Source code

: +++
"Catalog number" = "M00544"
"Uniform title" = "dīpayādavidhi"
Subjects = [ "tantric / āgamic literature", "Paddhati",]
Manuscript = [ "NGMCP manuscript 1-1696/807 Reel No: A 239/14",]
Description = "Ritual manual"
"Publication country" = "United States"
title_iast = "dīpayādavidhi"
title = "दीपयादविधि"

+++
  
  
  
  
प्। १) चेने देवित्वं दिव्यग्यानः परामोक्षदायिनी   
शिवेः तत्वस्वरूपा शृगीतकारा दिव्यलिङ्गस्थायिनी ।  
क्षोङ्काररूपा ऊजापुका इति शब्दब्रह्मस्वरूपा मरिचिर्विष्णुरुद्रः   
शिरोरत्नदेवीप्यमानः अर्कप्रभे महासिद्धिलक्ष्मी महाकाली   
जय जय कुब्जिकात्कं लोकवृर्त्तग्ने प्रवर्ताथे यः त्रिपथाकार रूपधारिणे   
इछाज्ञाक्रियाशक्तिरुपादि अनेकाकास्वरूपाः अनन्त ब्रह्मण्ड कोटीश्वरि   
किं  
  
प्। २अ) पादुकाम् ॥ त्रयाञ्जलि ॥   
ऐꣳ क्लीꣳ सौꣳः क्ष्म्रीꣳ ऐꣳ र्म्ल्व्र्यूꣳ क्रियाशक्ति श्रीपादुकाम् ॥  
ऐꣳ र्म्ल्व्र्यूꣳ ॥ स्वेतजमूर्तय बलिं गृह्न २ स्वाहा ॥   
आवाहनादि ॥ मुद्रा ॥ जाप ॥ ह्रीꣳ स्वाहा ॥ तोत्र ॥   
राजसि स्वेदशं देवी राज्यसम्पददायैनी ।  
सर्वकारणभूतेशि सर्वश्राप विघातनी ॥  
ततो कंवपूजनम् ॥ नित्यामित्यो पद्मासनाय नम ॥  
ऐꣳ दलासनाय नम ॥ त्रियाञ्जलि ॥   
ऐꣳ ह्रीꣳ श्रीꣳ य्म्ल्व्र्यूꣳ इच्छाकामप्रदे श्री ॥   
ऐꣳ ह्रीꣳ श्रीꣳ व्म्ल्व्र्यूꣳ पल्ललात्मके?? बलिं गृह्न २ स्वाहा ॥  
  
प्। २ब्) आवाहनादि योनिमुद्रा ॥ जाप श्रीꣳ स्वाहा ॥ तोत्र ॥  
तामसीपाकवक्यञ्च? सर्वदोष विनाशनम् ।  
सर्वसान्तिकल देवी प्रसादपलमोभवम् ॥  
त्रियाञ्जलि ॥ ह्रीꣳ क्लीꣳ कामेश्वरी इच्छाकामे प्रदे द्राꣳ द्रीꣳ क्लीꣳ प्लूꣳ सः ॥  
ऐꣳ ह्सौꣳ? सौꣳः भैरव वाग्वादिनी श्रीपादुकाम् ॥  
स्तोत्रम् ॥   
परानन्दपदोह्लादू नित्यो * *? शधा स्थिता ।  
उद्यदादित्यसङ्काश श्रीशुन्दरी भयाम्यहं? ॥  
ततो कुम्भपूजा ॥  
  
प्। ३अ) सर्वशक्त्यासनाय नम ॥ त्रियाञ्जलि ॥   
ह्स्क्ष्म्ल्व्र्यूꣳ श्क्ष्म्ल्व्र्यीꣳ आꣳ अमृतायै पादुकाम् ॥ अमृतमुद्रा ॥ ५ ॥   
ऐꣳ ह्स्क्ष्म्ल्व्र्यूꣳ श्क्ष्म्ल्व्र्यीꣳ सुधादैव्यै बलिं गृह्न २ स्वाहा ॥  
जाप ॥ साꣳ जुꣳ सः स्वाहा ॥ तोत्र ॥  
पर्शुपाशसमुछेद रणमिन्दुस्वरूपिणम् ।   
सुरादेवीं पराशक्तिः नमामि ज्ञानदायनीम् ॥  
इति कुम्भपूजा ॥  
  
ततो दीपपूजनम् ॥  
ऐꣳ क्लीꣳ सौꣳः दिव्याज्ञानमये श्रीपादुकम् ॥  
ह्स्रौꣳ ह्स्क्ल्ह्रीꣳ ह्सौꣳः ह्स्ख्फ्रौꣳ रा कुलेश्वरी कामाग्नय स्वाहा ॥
..............................
- **WHAT IS EXPECTED**
Write out the lines of the records, starting at the line that contains "ततो दीपपूजनम् ॥" and ending at the end of the records, with both ends included.

- **TASK RESPONSE**
ततो दीपपूजनम् ॥  
ऐꣳ क्लीꣳ सौꣳः दिव्याज्ञानमये श्रीपादुकम् ॥  
ह्स्रौꣳ ह्स्क्ल्ह्रीꣳ ह्सौꣳः ह्स्ख्फ्रौꣳ रा कुलेश्वरी कामाग्नय स्वाहा ॥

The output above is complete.